===== Supplied records

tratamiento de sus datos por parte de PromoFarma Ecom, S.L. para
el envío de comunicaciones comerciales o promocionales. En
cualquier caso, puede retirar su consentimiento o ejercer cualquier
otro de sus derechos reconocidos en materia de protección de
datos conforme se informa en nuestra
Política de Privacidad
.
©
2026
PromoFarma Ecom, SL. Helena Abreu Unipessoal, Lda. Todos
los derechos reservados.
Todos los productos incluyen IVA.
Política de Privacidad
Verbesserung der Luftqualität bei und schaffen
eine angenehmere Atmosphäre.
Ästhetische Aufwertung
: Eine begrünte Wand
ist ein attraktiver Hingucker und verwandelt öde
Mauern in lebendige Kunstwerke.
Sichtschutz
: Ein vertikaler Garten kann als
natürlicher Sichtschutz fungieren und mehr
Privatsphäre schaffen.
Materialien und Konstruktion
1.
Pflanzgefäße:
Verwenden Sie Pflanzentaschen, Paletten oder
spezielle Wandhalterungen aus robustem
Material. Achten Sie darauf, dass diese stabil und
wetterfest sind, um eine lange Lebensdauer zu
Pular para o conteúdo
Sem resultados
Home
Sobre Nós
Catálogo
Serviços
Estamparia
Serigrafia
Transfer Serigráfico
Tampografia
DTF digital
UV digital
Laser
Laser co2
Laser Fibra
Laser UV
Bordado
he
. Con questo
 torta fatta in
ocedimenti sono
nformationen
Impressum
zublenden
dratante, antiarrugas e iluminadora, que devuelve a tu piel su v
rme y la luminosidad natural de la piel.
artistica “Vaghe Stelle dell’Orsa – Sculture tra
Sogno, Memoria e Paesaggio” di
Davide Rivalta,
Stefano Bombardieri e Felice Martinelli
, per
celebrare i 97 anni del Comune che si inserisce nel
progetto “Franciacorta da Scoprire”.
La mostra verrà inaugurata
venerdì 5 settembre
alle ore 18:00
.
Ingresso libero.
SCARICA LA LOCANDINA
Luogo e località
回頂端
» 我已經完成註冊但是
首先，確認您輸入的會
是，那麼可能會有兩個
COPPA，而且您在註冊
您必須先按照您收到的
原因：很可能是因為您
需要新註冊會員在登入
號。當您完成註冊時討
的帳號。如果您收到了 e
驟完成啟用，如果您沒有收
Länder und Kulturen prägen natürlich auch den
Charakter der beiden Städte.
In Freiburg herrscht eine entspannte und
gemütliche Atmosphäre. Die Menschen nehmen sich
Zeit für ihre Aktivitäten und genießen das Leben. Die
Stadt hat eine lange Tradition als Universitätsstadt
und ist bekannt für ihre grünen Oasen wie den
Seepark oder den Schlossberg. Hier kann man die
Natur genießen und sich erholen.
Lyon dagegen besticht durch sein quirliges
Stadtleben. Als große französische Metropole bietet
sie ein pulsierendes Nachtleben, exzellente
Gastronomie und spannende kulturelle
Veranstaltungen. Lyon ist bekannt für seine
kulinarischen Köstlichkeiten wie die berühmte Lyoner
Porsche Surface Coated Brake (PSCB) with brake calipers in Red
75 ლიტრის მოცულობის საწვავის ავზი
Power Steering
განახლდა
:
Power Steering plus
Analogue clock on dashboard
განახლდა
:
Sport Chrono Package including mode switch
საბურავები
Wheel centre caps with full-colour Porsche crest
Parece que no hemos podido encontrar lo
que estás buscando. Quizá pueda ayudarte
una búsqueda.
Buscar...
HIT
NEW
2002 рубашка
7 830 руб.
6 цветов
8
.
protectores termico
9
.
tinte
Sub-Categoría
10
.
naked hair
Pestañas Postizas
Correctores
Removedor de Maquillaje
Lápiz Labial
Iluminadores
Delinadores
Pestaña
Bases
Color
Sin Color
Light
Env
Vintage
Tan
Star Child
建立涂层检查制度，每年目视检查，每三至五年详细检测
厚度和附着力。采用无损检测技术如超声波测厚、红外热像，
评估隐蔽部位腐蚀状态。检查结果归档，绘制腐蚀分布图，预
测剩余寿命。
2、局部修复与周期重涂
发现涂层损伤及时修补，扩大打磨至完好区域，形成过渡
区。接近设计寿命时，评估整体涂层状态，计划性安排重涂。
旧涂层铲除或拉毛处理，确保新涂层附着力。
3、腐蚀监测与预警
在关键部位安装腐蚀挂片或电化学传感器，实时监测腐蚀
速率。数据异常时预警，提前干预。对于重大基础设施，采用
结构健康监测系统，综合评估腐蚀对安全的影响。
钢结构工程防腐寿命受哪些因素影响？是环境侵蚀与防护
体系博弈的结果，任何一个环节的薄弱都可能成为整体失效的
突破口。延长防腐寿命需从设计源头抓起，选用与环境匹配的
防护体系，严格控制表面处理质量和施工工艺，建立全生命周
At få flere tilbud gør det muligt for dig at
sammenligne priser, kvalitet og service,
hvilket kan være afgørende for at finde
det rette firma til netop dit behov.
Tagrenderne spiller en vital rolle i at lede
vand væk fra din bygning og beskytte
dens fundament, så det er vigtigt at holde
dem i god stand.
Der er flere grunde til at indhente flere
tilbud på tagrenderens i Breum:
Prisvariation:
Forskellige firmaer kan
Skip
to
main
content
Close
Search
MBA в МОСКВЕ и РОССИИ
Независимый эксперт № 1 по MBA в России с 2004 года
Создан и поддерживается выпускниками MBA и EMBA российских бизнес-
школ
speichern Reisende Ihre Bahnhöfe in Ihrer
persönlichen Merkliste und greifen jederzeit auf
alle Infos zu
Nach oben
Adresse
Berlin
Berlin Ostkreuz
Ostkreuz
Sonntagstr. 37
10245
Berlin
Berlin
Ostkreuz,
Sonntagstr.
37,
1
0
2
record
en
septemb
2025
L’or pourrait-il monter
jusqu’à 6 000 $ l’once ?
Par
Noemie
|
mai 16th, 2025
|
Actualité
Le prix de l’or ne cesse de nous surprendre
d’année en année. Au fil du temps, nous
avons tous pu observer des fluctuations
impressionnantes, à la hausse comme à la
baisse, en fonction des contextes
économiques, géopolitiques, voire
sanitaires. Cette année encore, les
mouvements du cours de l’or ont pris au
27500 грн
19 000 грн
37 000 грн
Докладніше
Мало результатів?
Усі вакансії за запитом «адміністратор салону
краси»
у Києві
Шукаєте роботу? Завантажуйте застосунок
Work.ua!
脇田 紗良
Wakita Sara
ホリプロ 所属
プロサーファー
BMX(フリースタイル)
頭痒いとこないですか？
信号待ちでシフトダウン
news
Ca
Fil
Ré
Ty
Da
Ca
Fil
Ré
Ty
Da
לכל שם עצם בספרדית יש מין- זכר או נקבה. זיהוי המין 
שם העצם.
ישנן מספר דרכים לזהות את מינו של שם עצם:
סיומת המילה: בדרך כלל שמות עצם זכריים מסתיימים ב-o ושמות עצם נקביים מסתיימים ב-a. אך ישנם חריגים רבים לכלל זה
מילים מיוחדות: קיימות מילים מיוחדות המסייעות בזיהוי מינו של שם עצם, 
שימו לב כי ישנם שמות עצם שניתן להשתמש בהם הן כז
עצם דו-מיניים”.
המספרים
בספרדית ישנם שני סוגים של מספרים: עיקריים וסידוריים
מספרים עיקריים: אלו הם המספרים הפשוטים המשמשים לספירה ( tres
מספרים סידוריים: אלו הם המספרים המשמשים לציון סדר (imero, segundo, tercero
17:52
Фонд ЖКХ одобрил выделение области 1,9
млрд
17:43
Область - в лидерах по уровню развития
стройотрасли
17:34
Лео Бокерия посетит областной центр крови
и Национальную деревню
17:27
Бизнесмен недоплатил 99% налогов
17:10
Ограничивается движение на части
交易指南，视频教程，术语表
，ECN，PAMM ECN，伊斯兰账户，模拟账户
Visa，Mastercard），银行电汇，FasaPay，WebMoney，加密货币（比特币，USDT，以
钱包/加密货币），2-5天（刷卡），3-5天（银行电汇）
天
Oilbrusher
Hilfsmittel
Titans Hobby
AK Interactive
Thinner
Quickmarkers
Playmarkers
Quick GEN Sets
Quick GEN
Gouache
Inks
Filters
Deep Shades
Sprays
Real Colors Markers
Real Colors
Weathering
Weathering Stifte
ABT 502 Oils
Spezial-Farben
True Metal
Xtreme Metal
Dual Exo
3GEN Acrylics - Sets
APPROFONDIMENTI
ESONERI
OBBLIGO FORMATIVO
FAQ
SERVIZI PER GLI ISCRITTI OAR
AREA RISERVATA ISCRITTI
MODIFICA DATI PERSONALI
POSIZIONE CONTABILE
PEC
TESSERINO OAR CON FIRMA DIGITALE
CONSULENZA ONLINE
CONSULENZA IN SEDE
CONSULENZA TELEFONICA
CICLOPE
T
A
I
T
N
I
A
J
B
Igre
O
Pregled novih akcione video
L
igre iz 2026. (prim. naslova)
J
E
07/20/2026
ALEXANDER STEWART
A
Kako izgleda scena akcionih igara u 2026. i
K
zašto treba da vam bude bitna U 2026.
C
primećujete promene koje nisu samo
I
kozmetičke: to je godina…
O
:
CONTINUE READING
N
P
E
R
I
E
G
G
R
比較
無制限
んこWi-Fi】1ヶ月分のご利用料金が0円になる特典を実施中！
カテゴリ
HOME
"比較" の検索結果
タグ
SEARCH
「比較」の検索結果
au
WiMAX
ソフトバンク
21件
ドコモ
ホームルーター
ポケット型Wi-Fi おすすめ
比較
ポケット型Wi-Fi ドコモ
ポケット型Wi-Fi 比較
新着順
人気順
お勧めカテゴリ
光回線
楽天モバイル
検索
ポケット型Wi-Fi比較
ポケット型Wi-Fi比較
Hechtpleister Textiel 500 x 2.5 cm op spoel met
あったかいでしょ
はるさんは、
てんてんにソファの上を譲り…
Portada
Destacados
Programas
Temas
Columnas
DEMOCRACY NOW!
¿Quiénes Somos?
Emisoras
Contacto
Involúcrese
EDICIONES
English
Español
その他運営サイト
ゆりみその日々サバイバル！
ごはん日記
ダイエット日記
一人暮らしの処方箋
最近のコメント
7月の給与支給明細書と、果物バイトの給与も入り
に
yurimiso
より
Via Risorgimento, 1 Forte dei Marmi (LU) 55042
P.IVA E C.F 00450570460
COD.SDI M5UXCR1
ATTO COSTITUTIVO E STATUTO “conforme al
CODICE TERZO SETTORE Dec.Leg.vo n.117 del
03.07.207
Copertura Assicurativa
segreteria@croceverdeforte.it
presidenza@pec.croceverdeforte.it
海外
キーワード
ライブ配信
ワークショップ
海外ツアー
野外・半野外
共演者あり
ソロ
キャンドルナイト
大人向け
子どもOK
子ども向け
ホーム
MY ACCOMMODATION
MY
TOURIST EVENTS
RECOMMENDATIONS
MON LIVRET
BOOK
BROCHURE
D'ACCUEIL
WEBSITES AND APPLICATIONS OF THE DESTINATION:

==========

Job
Starting with the first line of the entries, transcribe every line up to and including the one with "spezielle Wandhalterungen aus robustem".

Solution to the problem
tratamiento de sus datos por parte de PromoFarma Ecom, S.L. para
el envío de comunicaciones comerciales o promocionales. En
cualquier caso, puede retirar su consentimiento o ejercer cualquier
otro de sus derechos reconocidos en materia de protección de
datos conforme se informa en nuestra
Política de Privacidad
.
©
2026
PromoFarma Ecom, SL. Helena Abreu Unipessoal, Lda. Todos
los derechos reservados.
Todos los productos incluyen IVA.
Política de Privacidad
Verbesserung der Luftqualität bei und schaffen
eine angenehmere Atmosphäre.
Ästhetische Aufwertung
: Eine begrünte Wand
ist ein attraktiver Hingucker und verwandelt öde
Mauern in lebendige Kunstwerke.
Sichtschutz
: Ein vertikaler Garten kann als
natürlicher Sichtschutz fungieren und mehr
Privatsphäre schaffen.
Materialien und Konstruktion
1.
Pflanzgefäße:
Verwenden Sie Pflanzentaschen, Paletten oder
spezielle Wandhalterungen aus robustem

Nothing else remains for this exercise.